更深远的影响在于判例效应。美国法院系统的规则制定具有高度分散性,各州、各县、甚至单个法官都有自主权。费城的「建筑级禁令」若被其他司法管辖区复制,智能眼镜的可用场景将系统性收缩。Meta正在推动的「全天候佩戴」叙事,与「进入特定建筑必须摘除」的现实形成结构性冲突。

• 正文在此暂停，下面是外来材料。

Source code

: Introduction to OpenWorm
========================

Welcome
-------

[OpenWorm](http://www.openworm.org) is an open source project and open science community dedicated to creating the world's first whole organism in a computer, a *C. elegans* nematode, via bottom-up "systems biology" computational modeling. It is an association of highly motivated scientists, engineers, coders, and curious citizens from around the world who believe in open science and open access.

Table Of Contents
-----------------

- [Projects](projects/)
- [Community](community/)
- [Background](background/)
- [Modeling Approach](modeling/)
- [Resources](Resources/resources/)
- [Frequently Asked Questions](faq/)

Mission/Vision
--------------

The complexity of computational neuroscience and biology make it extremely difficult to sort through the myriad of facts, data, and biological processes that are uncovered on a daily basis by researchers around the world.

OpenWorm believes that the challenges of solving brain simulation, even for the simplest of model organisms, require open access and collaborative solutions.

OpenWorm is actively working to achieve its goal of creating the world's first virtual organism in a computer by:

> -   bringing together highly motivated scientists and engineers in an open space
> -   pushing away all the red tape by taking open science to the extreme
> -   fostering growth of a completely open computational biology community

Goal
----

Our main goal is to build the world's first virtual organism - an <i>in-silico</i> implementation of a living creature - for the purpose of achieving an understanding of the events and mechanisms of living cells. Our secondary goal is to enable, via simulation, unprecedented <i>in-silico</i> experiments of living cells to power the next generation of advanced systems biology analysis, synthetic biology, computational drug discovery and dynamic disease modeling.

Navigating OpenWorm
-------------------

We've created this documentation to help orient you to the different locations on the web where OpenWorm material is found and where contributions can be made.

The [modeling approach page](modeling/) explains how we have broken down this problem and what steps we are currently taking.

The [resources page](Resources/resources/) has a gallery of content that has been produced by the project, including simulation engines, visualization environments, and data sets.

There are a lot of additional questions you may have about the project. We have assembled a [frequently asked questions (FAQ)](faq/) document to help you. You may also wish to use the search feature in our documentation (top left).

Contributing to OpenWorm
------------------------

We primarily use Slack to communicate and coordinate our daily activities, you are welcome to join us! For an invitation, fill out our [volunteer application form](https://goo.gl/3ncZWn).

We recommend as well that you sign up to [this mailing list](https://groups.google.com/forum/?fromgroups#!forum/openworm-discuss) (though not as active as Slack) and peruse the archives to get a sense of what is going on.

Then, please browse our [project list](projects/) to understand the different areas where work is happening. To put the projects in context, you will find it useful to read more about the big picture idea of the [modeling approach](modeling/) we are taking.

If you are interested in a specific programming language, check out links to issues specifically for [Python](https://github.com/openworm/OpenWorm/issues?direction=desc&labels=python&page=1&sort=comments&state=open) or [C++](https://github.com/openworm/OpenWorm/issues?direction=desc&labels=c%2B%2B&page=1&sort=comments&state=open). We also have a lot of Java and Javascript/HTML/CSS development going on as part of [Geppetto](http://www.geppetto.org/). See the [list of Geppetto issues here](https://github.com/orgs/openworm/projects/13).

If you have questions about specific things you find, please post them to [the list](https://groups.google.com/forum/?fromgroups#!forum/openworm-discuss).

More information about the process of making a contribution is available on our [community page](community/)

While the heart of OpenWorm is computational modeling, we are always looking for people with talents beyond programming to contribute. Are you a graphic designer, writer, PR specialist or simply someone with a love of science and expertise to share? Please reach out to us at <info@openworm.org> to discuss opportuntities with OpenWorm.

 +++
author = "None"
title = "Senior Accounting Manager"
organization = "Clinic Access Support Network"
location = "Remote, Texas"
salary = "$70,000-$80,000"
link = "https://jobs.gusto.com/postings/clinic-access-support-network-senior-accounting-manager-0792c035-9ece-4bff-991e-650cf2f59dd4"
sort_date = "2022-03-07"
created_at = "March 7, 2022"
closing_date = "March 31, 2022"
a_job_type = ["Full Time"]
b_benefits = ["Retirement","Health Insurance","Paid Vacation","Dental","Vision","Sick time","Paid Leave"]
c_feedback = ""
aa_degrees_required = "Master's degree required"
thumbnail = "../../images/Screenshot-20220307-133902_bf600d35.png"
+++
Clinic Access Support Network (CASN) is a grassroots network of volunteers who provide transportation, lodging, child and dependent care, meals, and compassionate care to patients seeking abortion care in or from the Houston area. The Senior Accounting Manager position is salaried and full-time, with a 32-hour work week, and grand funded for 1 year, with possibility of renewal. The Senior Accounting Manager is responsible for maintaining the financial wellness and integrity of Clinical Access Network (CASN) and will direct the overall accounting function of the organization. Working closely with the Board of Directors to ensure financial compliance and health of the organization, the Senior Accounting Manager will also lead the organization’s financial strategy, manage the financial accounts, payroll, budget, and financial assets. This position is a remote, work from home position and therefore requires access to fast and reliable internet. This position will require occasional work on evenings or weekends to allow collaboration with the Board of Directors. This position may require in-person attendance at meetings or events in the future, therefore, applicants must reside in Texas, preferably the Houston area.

技术史上有过类似拉锯。谷歌眼镜2013年发布后因「隐私恐慌」迅速边缘化,但当时的反对声音主要来自公众情绪,缺乏制度化的空间排斥。费城禁令代表了一种新形态:不是舆论抵制,而是明文划定的「技术禁区」。智能眼镜厂商过去应对的是「用户愿不愿意戴」,现在必须面对「法律允不允许出现」。
检测困境与执行成本的隐性转移
O'Rourke承认「尚不清楚是否会增设额外安检措施」。这句话的潜台词是:禁令的执法成本被转嫁给了入口安保人员,但具体怎么执行没有方案。
智能眼镜的识别难题没有低成本解决方案。金属探测无效,X光成像无法区分电子元件与装饰性金属,人工目检需要培训且误差率高。若严格执行,法院入口可能形成类似机场安检的排队瓶颈;若选择性执行,禁令的威慑力又取决于「被抽查到的概率」而非「违规的确定性后果」。
费城法院系统的年人流量超过300万人次(据宾州法院年度报告推算)。在零额外预算的假设下,现行安检人员是否有能力识别智能眼镜?O'Rourke没有回答。这种「先立法、后想办法」的模式,在技术监管领域反复出现——规则的象征意义先于执行的可行性。
唯一明确的例外条款是「事先书面许可」。法官或法院领导层可特批个别用户携带智能眼镜进入,但申请流程、审批标准、公示方式均未公开。这为权力寻租或选择性执法留下了空间,也让禁令的公平性存疑。
当扎克伯格在洛杉矶法庭摘下那副眼镜时,他面对的是一个具体法官的具体指令。费城正在建立的,是一套不需要法官在场、不需要个案判断的自动化排斥系统。对于押注「智能眼镜将成为人体器官延伸」的科技公司来说,哪种阻力更难克服?